Task input =>
------------

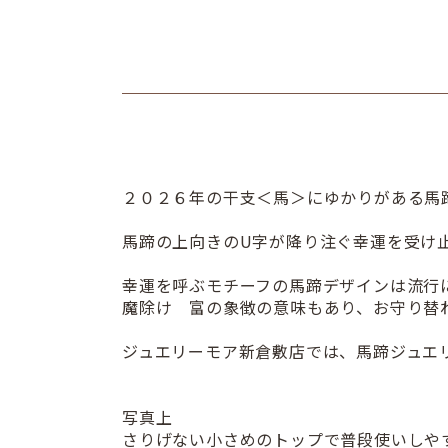
２０２６年の干支＜馬＞にゆかりがある馬
馬蹄の上向きのU字が降り注ぐ幸運を受け
幸運を呼ぶモチーフの馬蹄デザインは流行
魔除け 富の象徴の意味もあり、お守り替
ジュエリーモア新倉敷店では、馬蹄ジュエ
写真上
さりげない小さめのトップで普段使いしや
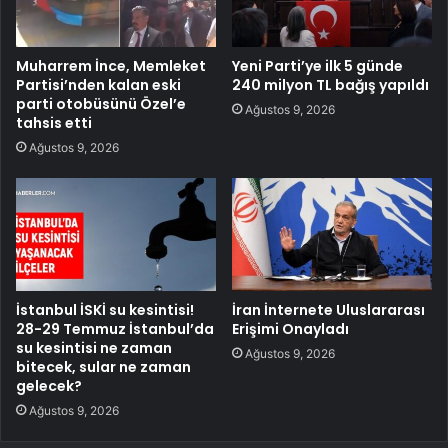
Muharrem İnce, Memleket
Yeni Parti’ye ilk 5 günde
Partisi’nden kalan eski
240 milyon TL bağış yapıldı
parti otobüsünü Özel’e
Ağustos 9, 2026
tahsis etti
Ağustos 9, 2026
İstanbul İSKİ su kesintisi!
İran İnternete Uluslararası
28-29 Temmuz İstanbul’da
Erişimi Onayladı
su kesintisi ne zaman
Ağustos 9, 2026
bitecek, sular ne zaman
gelecek?
Ağustos 9, 2026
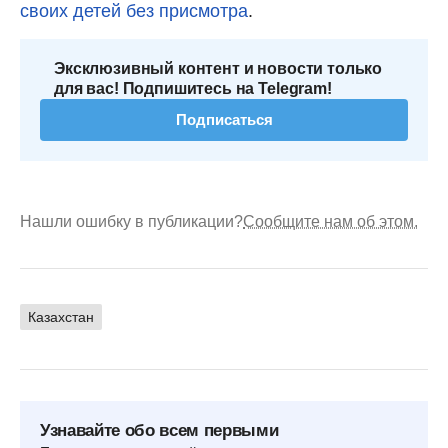
своих детей без присмотра
.
Эксклюзивный контент и новости только
для вас! Подпишитесь на Telegram!
Подписаться
Нашли ошибку в публикации?
Сообщите нам об этом.
Казахстан
Узнавайте обо всем первыми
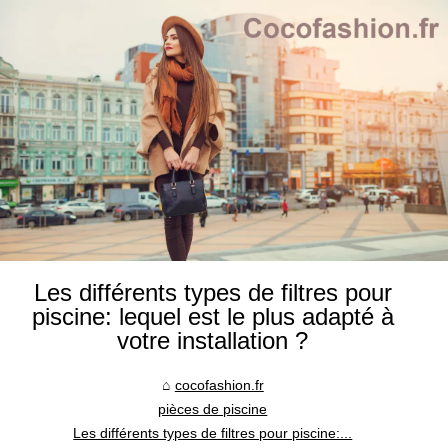
Les différents types de filtres pour
piscine: lequel est le plus adapté à
votre installation ?
cocofashion.fr
pièces de piscine
Les différents types de filtres pour piscine:...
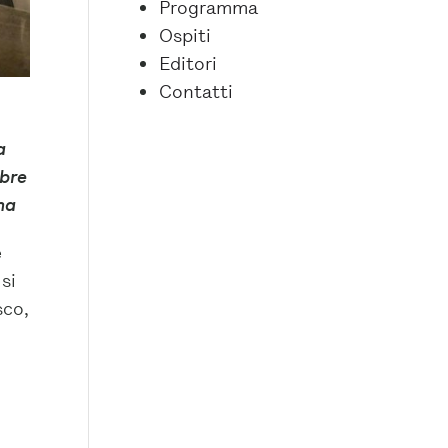
Programma
Ospiti
Editori
Contatti
a
mbre
oma
e
si
sco,
,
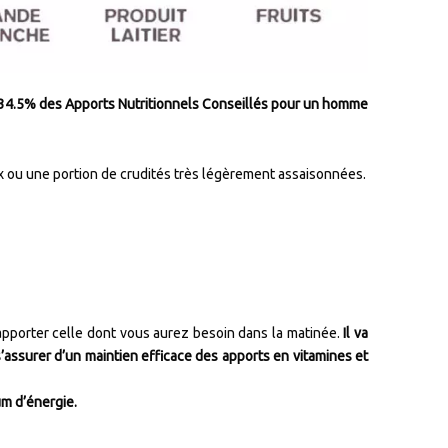
t 34.5% des Apports Nutritionnels Conseillés pour un homme
ix ou une portion de crudités très légèrement assaisonnées.
apporter celle dont vous aurez besoin dans la matinée.
Il va
s’assurer d’un maintien efficace des apports en vitamines et
um d’énergie.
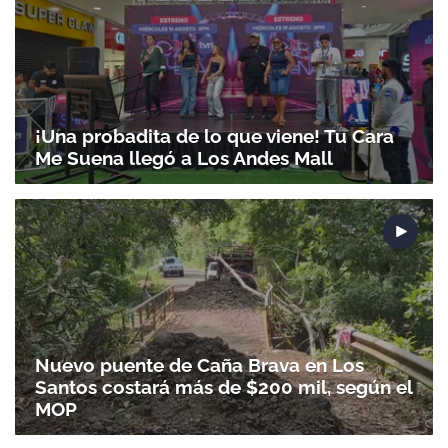
¡Una probadita de lo que viene! Tu Cara
Me Suena llegó a Los Andes Mall
Gracias por suscribirte a nuestro boletín.
ACEPTAR
Nuevo puente de Caña Brava en Los
Santos costará más de $200 mil, según el
MOP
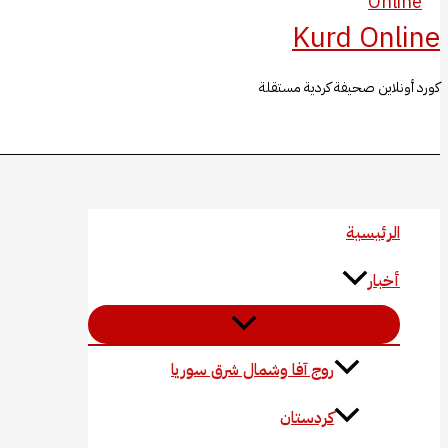
Kurd Online
كورد أونلاين صحيفة كردية مستقلة
البحث
الرئيسية
أخبار
روج آفا وشمال شرق سوريا
كردستان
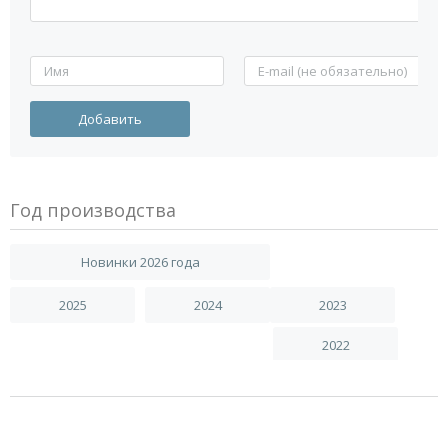
Год производства
Новинки 2026 года
2025
2024
2023
2022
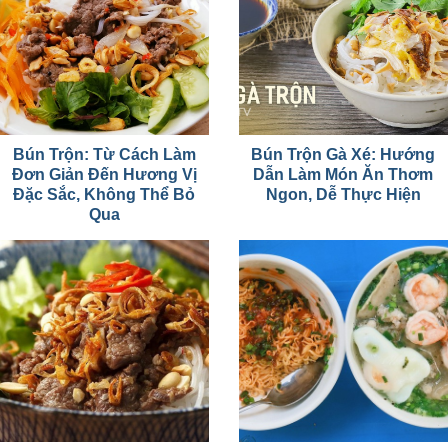
Bún Trộn: Từ Cách Làm
Bún Trộn Gà Xé: Hướng
Đơn Giản Đến Hương Vị
Dẫn Làm Món Ăn Thơm
Đặc Sắc, Không Thể Bỏ
Ngon, Dễ Thực Hiện
Qua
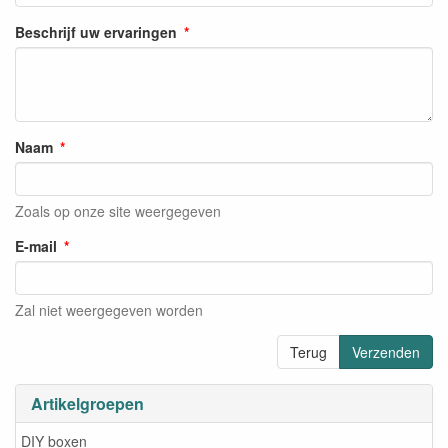
Beschrijf uw ervaringen
Naam
Zoals op onze site weergegeven
E-mail
Zal niet weergegeven worden
Terug
Verzenden
Artikelgroepen
DIY boxen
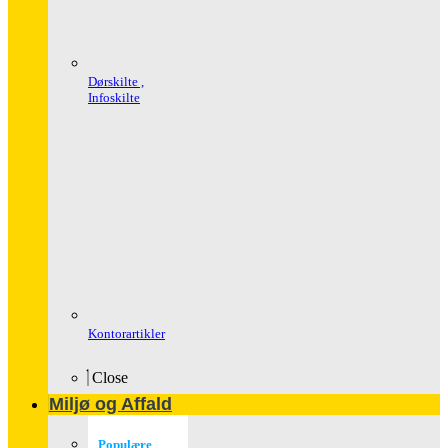
Dørskilte ,
Infoskilte
Kontorartikler
Close
Miljø og Affald
Populære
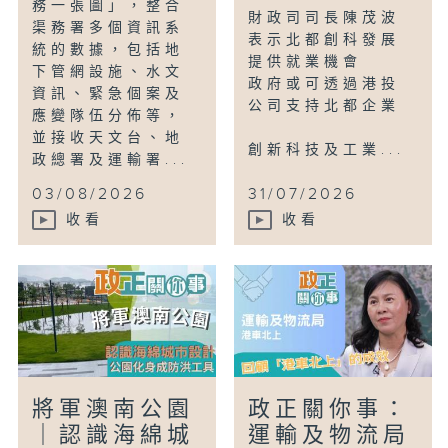
務一張圖」，整合
財政司司長陳茂波
渠務署多個資訊系
表示北都創科發展
統的數據，包括地
提供就業機會
下管網設施、水文
政府或可透過港投
資訊、緊急個案及
公司支持北都企業
應變隊伍分佈等，
並接收天文台、地
創新科技及工業...
政總署及運輸署...
03/08/2026
31/07/2026
收看
收看
將軍澳南公園
政正關你事：
｜認識海綿城
運輸及物流局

------------

What is needed => Convert the text lines of all the records above into a JSON list of strings, one string per line, with blank lines left out. Leave the pictures out of the answer.

Task answer =>
[
  "２０２６年の干支＜馬＞にゆかりがある馬",
  "馬蹄の上向きのU字が降り注ぐ幸運を受け",
  "幸運を呼ぶモチーフの馬蹄デザインは流行",
  "魔除け 富の象徴の意味もあり、お守り替",
  "ジュエリーモア新倉敷店では、馬蹄ジュエ",
  "写真上",
  "さりげない小さめのトップで普段使いしや",
  "Muharrem İnce, Memleket",
  "Yeni Parti’ye ilk 5 günde",
  "Partisi’nden kalan eski",
  "240 milyon TL bağış yapıldı",
  "parti otobüsünü Özel’e",
  "Ağustos 9, 2026",
  "tahsis etti",
  "Ağustos 9, 2026",
  "İstanbul İSKİ su kesintisi!",
  "İran İnternete Uluslararası",
  "28-29 Temmuz İstanbul’da",
  "Erişimi Onayladı",
  "su kesintisi ne zaman",
  "Ağustos 9, 2026",
  "bitecek, sular ne zaman",
  "gelecek?",
  "Ağustos 9, 2026",
  "своих детей без присмотра",
  ".",
  "Эксклюзивный контент и новости только",
  "для вас! Подпишитесь на Telegram!",
  "Подписаться",
  "Нашли ошибку в публикации?",
  "Сообщите нам об этом.",
  "Казахстан",
  "Узнавайте обо всем первыми",
  "Les différents types de filtres pour",
  "piscine: lequel est le plus adapté à",
  "votre installation ?",
  "cocofashion.fr",
  "pièces de piscine",
  "Les différents types de filtres pour piscine:...",
  "Programma",
  "Ospiti",
  "Editori",
  "Contatti",
  "a",
  "mbre",
  "oma",
  "e",
  "si",
  "sco,",
  ",",
  "t 34.5% des Apports Nutritionnels Conseillés pour un homme",
  "ix ou une portion de crudités très légèrement assaisonnées.",
  "apporter celle dont vous aurez besoin dans la matinée.",
  "Il va",
  "s’assurer d’un maintien efficace des apports en vitamines et",
  "um d’énergie.",
  "¡Una probadita de lo que viene! Tu Cara",
  "Me Suena llegó a Los Andes Mall",
  "Gracias por suscribirte a nuestro boletín.",
  "ACEPTAR",
  "Nuevo puente de Caña Brava en Los",
  "Santos costará más de $200 mil, según el",
  "MOP",
  "Kurd Online",
  "كورد أونلاين صحيفة كردية مستقلة",
  "البحث",
  "الرئيسية",
  "أخبار",
  "روج آفا وشمال شرق سوريا",
  "كردستان",
  "Год производства",
  "Новинки 2026 года",
  "2025",
  "2024",
  "2023",
  "2022",
  "Bún Trộn: Từ Cách Làm",
  "Bún Trộn Gà Xé: Hướng",
  "Đơn Giản Đến Hương Vị",
  "Dẫn Làm Món Ăn Thơm",
  "Đặc Sắc, Không Thể Bỏ",
  "Ngon, Dễ Thực Hiện",
  "Qua",
  "Beschrijf uw ervaringen",
  "Naam",
  "Zoals op onze site weergegeven",
  "E-mail",
  "Zal niet weergegeven worden",
  "Terug",
  "Verzenden",
  "Artikelgroepen",
  "DIY boxen",
  "Dørskilte ,",
  "Infoskilte",
  "Kontorartikler",
  "Close",
  "Miljø og Affald",
  "Populære",
  "務一張圖」，整合",
  "財政司司長陳茂波",
  "渠務署多個資訊系",
  "表示北都創科發展",
  "統的數據，包括地",
  "提供就業機會",
  "下管網設施、水文",
  "政府或可透過港投",
  "資訊、緊急個案及",
  "公司支持北都企業",
  "應變隊伍分佈等，",
  "並接收天文台、地",
  "創新科技及工業...",
  "政總署及運輸署...",
  "03/08/2026",
  "31/07/2026",
  "收看",
  "收看",
  "將軍澳南公園",
  "政正關你事：",
  "｜認識海綿城",
  "運輸及物流局"
]